• What this task involves: Beginning at the line containing "left elbow: (290, 150)" in the material below and ending at the line containing "left wrist: (632, 228)", return each line exactly and add nothing.

• Data supplied:
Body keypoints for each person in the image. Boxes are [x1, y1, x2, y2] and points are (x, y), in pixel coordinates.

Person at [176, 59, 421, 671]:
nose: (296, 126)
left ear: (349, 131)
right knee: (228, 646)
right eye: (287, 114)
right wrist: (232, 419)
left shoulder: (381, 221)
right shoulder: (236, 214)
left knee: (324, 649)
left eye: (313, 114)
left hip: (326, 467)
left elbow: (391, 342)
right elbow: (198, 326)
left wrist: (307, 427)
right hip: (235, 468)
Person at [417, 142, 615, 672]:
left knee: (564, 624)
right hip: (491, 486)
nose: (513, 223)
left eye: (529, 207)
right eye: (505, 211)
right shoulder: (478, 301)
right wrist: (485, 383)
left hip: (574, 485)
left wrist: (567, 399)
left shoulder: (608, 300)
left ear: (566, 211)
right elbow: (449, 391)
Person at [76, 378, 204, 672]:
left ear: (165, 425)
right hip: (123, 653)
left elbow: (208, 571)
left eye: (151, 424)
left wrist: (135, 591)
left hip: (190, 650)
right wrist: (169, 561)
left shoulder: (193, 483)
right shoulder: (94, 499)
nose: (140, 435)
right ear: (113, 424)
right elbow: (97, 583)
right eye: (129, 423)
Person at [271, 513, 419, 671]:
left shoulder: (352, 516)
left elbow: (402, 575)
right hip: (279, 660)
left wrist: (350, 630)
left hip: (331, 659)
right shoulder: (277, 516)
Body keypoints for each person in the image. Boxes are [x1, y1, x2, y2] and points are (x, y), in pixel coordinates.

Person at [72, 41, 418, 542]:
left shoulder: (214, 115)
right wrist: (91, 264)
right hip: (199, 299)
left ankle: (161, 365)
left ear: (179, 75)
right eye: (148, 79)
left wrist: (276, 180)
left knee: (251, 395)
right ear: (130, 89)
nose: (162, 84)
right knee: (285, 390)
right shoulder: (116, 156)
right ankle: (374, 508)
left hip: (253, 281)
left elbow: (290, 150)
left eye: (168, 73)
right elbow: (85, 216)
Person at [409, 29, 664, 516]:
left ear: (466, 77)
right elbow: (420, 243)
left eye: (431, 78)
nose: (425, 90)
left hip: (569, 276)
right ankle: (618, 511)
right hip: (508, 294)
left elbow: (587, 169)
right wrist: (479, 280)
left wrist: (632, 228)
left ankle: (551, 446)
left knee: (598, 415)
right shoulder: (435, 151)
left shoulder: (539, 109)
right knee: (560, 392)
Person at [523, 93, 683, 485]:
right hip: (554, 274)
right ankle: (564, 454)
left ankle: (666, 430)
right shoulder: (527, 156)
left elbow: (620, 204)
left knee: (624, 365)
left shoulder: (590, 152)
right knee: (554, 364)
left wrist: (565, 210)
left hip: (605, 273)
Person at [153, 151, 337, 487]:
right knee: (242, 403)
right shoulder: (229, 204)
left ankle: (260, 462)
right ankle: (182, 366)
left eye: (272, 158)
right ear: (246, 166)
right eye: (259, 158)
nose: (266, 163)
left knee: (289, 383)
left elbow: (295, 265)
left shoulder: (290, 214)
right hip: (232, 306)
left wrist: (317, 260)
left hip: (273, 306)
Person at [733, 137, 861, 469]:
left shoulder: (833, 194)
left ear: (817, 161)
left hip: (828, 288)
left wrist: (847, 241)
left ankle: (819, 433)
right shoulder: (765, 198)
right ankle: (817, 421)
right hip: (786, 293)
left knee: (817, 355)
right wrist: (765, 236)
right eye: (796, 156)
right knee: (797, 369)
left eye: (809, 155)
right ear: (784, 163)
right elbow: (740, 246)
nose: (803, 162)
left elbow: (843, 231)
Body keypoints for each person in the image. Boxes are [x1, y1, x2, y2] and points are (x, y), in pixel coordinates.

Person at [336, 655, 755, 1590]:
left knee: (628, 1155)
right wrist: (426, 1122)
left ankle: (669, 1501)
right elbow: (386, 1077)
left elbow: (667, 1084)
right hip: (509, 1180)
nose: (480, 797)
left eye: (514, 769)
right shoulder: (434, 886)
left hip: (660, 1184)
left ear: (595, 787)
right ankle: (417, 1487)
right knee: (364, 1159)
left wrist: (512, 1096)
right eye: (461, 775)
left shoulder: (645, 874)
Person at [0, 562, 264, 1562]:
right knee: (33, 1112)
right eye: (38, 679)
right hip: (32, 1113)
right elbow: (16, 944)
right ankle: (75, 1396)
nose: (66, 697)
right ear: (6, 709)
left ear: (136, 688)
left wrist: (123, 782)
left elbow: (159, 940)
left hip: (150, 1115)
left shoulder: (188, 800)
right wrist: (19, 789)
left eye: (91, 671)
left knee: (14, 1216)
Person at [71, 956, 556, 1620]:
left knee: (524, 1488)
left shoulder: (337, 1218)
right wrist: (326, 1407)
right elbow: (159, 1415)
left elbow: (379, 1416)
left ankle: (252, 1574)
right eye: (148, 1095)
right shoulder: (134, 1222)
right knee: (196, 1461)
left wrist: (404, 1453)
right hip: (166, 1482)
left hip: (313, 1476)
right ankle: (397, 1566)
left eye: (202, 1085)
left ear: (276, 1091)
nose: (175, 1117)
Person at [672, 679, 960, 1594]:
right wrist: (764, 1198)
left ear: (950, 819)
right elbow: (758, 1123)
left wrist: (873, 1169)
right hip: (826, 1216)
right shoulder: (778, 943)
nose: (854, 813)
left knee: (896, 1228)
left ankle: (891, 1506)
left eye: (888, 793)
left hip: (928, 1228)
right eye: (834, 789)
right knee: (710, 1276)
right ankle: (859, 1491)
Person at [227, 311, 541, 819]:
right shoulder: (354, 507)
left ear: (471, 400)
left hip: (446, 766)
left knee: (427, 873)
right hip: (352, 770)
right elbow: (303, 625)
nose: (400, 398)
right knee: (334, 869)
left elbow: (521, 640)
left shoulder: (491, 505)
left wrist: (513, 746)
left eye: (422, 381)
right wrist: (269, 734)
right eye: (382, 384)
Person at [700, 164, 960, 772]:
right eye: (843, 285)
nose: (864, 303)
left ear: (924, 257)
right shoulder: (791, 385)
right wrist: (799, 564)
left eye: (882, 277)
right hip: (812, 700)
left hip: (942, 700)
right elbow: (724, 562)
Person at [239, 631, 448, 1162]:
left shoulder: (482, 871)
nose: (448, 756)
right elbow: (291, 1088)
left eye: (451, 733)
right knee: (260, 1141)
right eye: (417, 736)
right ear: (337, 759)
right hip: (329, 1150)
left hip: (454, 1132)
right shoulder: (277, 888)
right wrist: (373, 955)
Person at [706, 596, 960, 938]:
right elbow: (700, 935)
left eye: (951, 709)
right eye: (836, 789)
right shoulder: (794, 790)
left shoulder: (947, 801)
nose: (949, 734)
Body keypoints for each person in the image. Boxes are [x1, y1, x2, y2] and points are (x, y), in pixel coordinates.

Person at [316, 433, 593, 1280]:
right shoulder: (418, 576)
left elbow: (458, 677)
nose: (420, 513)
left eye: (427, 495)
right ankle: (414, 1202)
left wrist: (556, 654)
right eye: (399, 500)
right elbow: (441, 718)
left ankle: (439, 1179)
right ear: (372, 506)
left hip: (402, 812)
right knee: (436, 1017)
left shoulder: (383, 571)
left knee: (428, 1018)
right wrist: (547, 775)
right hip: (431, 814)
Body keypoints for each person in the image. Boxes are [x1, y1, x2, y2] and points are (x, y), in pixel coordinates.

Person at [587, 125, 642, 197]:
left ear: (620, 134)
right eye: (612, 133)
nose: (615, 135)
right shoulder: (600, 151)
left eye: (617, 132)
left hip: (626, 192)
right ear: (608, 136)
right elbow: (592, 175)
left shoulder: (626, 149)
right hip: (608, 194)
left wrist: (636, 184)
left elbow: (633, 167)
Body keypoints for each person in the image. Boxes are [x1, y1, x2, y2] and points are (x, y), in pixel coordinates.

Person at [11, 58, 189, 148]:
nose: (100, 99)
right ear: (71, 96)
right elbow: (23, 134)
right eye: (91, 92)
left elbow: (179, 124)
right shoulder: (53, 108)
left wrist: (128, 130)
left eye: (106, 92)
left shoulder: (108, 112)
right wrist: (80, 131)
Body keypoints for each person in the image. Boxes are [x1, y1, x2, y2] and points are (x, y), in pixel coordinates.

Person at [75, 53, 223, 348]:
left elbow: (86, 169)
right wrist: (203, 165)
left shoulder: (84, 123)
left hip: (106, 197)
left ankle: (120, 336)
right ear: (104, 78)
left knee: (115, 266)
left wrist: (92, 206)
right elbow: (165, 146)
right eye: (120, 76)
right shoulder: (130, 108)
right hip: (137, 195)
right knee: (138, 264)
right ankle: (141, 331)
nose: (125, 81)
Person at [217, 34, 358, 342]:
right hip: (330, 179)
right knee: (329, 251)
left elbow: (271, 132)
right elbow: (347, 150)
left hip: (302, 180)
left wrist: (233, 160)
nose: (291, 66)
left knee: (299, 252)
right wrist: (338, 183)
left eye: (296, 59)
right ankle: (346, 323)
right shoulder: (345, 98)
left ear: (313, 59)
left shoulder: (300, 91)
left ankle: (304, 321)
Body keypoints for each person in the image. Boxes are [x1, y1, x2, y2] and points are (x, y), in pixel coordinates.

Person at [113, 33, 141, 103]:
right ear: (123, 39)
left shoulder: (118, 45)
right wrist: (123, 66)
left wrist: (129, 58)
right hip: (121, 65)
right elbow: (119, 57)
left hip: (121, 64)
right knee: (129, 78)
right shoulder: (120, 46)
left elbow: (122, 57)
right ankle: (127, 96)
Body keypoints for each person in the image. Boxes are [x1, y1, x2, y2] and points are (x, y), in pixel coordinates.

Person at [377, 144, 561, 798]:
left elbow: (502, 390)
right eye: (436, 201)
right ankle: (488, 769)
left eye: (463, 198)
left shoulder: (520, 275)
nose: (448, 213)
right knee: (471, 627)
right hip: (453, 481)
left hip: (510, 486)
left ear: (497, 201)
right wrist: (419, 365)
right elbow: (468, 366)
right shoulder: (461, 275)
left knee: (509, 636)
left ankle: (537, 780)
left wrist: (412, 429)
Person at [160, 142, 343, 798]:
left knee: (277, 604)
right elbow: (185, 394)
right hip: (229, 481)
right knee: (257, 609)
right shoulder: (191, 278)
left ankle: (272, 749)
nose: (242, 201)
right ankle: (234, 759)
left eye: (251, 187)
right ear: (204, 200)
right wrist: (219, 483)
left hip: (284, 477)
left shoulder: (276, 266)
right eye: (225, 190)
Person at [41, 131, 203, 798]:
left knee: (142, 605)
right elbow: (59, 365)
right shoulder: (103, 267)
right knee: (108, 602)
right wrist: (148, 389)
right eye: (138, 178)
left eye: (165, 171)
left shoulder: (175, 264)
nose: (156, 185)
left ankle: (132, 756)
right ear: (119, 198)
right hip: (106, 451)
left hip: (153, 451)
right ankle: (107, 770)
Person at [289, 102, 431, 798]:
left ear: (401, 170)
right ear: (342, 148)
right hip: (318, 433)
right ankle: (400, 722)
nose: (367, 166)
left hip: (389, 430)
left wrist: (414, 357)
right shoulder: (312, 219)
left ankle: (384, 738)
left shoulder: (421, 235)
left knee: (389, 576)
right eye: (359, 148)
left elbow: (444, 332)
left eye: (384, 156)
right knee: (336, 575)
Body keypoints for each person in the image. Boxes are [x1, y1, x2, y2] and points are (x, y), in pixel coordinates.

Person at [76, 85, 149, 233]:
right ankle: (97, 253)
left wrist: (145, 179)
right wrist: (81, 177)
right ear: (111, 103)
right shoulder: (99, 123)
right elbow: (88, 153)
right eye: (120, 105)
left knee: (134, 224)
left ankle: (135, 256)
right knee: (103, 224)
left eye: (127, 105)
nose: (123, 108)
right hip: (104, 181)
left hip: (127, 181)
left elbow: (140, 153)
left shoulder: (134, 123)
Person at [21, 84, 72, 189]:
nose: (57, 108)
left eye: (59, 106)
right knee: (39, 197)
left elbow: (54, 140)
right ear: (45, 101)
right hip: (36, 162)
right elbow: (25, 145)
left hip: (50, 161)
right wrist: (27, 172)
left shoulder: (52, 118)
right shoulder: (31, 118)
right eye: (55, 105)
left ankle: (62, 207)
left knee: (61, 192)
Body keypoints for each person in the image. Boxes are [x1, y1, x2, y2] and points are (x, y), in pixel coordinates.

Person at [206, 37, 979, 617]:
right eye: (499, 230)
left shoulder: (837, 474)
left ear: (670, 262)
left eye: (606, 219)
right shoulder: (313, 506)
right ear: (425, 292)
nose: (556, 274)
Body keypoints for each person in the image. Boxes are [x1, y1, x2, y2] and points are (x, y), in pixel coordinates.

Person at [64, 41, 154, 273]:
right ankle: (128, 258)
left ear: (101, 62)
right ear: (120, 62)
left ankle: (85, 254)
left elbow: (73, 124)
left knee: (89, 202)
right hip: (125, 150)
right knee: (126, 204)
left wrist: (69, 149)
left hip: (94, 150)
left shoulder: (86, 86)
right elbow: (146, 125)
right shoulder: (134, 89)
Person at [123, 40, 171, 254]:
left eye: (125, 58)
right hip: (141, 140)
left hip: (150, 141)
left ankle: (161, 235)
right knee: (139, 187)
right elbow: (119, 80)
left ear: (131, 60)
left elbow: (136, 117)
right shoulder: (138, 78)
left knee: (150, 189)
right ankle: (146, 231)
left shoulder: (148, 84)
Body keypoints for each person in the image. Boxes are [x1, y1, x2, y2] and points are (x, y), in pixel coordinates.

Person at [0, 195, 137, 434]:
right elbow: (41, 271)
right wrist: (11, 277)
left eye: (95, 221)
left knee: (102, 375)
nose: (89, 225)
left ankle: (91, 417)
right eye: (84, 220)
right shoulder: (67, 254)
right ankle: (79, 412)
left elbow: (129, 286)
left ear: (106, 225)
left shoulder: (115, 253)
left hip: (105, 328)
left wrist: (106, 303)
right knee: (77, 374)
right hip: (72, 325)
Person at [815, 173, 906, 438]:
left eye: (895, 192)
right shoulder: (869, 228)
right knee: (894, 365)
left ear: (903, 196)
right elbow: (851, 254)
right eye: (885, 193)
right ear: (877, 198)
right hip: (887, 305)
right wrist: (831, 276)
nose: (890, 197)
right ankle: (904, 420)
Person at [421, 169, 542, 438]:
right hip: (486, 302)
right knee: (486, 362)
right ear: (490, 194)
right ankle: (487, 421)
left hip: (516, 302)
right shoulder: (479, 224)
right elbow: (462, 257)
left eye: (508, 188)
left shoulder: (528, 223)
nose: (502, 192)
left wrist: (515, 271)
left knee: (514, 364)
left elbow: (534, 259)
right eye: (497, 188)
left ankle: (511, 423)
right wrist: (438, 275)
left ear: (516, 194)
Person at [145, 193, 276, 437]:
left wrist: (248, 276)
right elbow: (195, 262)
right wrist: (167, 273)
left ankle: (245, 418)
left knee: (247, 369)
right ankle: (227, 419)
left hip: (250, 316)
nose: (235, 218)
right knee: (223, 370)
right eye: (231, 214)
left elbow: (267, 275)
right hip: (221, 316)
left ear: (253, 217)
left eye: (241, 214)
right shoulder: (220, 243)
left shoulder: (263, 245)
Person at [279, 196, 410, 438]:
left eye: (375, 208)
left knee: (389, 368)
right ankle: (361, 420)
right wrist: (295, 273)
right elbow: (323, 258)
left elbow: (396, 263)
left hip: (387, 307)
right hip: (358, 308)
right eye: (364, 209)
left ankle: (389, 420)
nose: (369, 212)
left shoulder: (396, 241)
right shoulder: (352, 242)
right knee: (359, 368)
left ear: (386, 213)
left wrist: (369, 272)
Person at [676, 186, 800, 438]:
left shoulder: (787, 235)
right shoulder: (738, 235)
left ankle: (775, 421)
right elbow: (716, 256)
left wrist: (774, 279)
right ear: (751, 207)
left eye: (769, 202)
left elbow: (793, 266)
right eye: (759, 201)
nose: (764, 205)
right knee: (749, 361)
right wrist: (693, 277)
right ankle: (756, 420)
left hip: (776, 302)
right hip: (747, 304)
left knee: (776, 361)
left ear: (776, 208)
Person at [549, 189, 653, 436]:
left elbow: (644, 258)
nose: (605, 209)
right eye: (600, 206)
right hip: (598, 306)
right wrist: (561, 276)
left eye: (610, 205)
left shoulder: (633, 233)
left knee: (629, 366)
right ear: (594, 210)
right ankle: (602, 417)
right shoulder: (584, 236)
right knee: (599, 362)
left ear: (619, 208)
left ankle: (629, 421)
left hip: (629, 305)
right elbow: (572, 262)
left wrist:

• Answer to the exercise:
left elbow: (290, 150)
left eye: (168, 73)
right elbow: (85, 216)
Person at [409, 29, 664, 516]:
left ear: (466, 77)
right elbow: (420, 243)
left eye: (431, 78)
nose: (425, 90)
left hip: (569, 276)
right ankle: (618, 511)
right hip: (508, 294)
left elbow: (587, 169)
right wrist: (479, 280)
left wrist: (632, 228)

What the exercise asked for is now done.